The storage layer of CockroachDB's architecture reads and writes data to disk.
If you haven't already, we recommend reading the Architecture Overview.
Each CockroachDB node contains at least one
store, specified when the node starts, which is where the
cockroach process reads and writes its data on disk.
This data is stored as key-value pairs on disk using RocksDB, which is treated primarily as a black-box API. Internally, each store contains three instances of RocksDB:
- One for the Raft log
- One for storing temporary distributed SQL data
- One for all other data on the node
In addition, there is also a block cache shared amongst all of the stores in a node. These stores in turn have a collection of range replicas. More than one replica for a range will never be placed on the same store or even the same node.
Interactions with other layers
In relationship to other layers in CockroachDB, the storage layer:
- Serves successful reads and writes from the replication layer.
CockroachDB uses RocksDB––an embedded key-value store––to read and write data to disk. You can find more information about it on the RocksDB Basics GitHub page.
RocksDB integrates really well with CockroachDB for a number of reasons:
- Key-value store, which makes mapping to our key-value layer simple
- Atomic write batches and snapshots, which give us a subset of transactions
Efficient storage for the keys is guaranteed by the underlying RocksDB engine by means of prefix compression.
CockroachDB relies heavily on multi-version concurrency control (MVCC) to process concurrent requests and guarantee consistency.
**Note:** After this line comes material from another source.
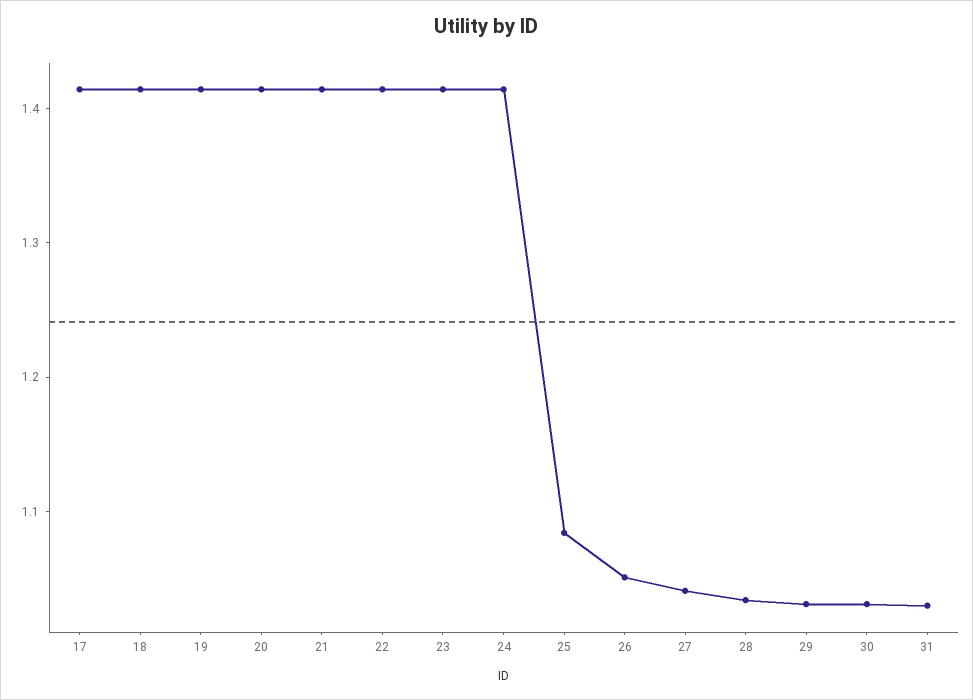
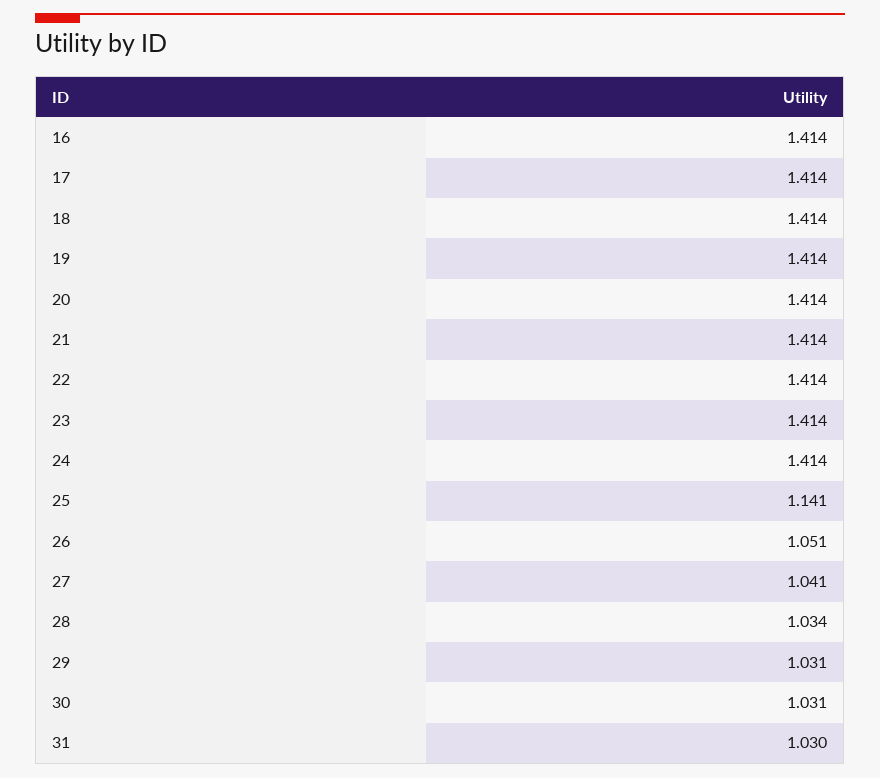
25: 1.08 -> 1.141
16: none -> 1.414

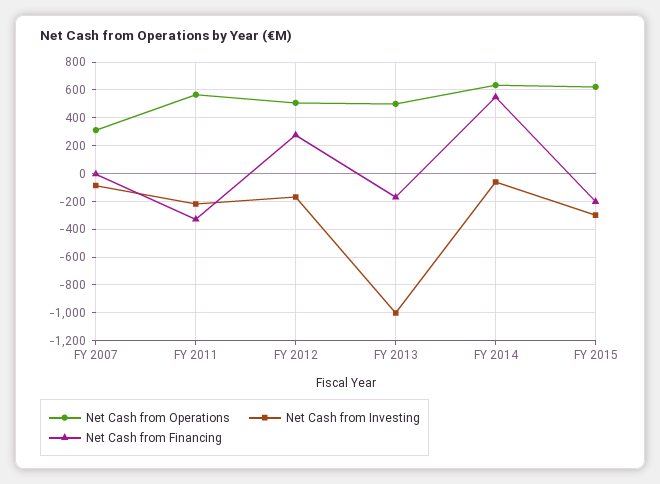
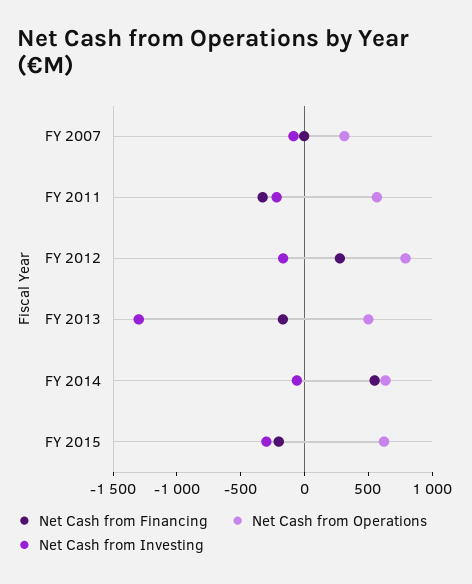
Net Cash from Operations, FY 2012: 500 -> 800
Net Cash from Investing, FY 2013: -1000 -> -1300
Much of this work is done by using hybrid logical clock (HLC) timestamps to differentiate between versions of data, track commit timestamps, and identify a value's garbage collection expiration. All of this MVCC data is then stored in RocksDB.
Despite being implemented in the storage layer, MVCC values are widely used to enforce consistency in the transaction layer. For example, CockroachDB maintains a timestamp cache, which stores the timestamp of the last time that the key was read. If a write operation occurs at a lower timestamp than the largest value in the read timestamp cache, it signifies there’s a potential anomaly and the transaction must be restarted at a later timestamp.
As described in the SQL:2011 standard, CockroachDB supports time travel queries (enabled by MVCC).
To do this, all of the schema information also has an MVCC-like model behind it. This lets you perform
SELECT...AS OF SYSTEM TIME, and CockroachDB uses the schema information as of that time to formulate the queries.
Using these tools, you can get consistent data from your database as far back as your garbage collection period.
CockroachDB regularly garbage collects MVCC values to reduce the size of data stored on disk. To do this, we compact old MVCC values when there is a newer MVCC value with a timestamp that's older than the garbage collection period. By default, the garbage collection period is 24 hours, but it can be set at the cluster, database, or table level through replication zones.
Interactions with other layers
Storage and replication layers
The storage layer commits writes from the Raft log to disk, as well as returns requested data (i.e., reads) to the replication layer.